Chacun aura – du moins je l’espère – compris que mon ‘post’ de ce lundi « La place Saint-Lambert bientôt rebaptisée » était… un poisson d’avril. La décision politique de changer le nom des vacances scolaires est – quant à elle – bien réelle. En Belgique francophone, les « vacances de Noël » sont officiellement devenues « vacances d’hiver »; les « vacances de Pâques » les « vacances de printemps », le « congé de carnaval »… « congé de détente » (beau pléonasme…, comme le souligna l’humoriste Thomas Gunzig), etc. Comme je l’ai déclaré dans les colonnes du quotidien « le Soir », pareil changement n’est pas de nature à beaucoup me perturber. L’Eglise a, en effet, pour mission de baptiser les personnes et non les vacances. Que celles-ci s’appellent « vacances des pommes-de-terre » ou « vacances des asticots » ne m’empêchera donc pas de dormir. Ceci étant dit, chasser toute référence spirituelle de l’espace public, appauvrit la société. J’ai donc bien du mal à trouver pareille évolution inspirée.
Apparemment, je ne suis pas le seul. En effet – depuis que celle-ci a fait le « buzz » dans les médias – je n’ai pas entendu une seule voix politique défendre la mesure. La ministre en charge du dossier, Marie-Dominique Simonet (CDH), a rappelé qu’il était «piquant» de lui en attribuer la paternité, vu que ces appellations sont utilisées dans des textes légaux depuis le début des années 2000. Un des plus vibrants avocats de la laïcité, le député Richard Miller (MR), déclara – quant à lui – qu’il continuerait à parler de « vacances de Noël » et de « Pâques ». Idem pour Edouard Delruelle, directeur francophone du Centre pour l’Egalité des Chances – qui n’a pourtant rien d’un bigot endurci.
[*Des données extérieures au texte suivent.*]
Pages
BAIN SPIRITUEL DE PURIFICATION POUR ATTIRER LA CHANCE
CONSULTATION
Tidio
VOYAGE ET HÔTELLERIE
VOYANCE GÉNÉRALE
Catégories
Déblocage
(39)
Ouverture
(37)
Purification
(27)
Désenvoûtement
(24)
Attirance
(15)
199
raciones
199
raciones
Le seul qui semble trouver ce changement légitime est – paradoxalement – l’Enseignement Catholique. Son responsable déclara que ces appellations déconfessionnalisées «laissaient chacun libre de donner le sens» qu’il voulait à ses vacances… Tout en précisant que, comme les écoles restaient libres d’appeler la période de vacances comme elles le souhaitent, rien ne changerait sans doute dans le réseau scolaire à inspiration confessionnelle.
Voilà pourquoi j’aime tant vivre dans ce pays – qui est et reste le berceau du surréalisme. C’est le seul endroit que je connaisse où une décision politique entre en vigueur, sans que personne ne la défende, sauf ceux qui déclarent qu’ils ne l’appliqueront pas. Tout cela sans violence verbale, ni manifestation. Mais sous les quolibets et sourires. Un poisson d’avril permanent en quelque sorte. Un pays où les blagues les plus courtes ne sont pas forcément les meilleures.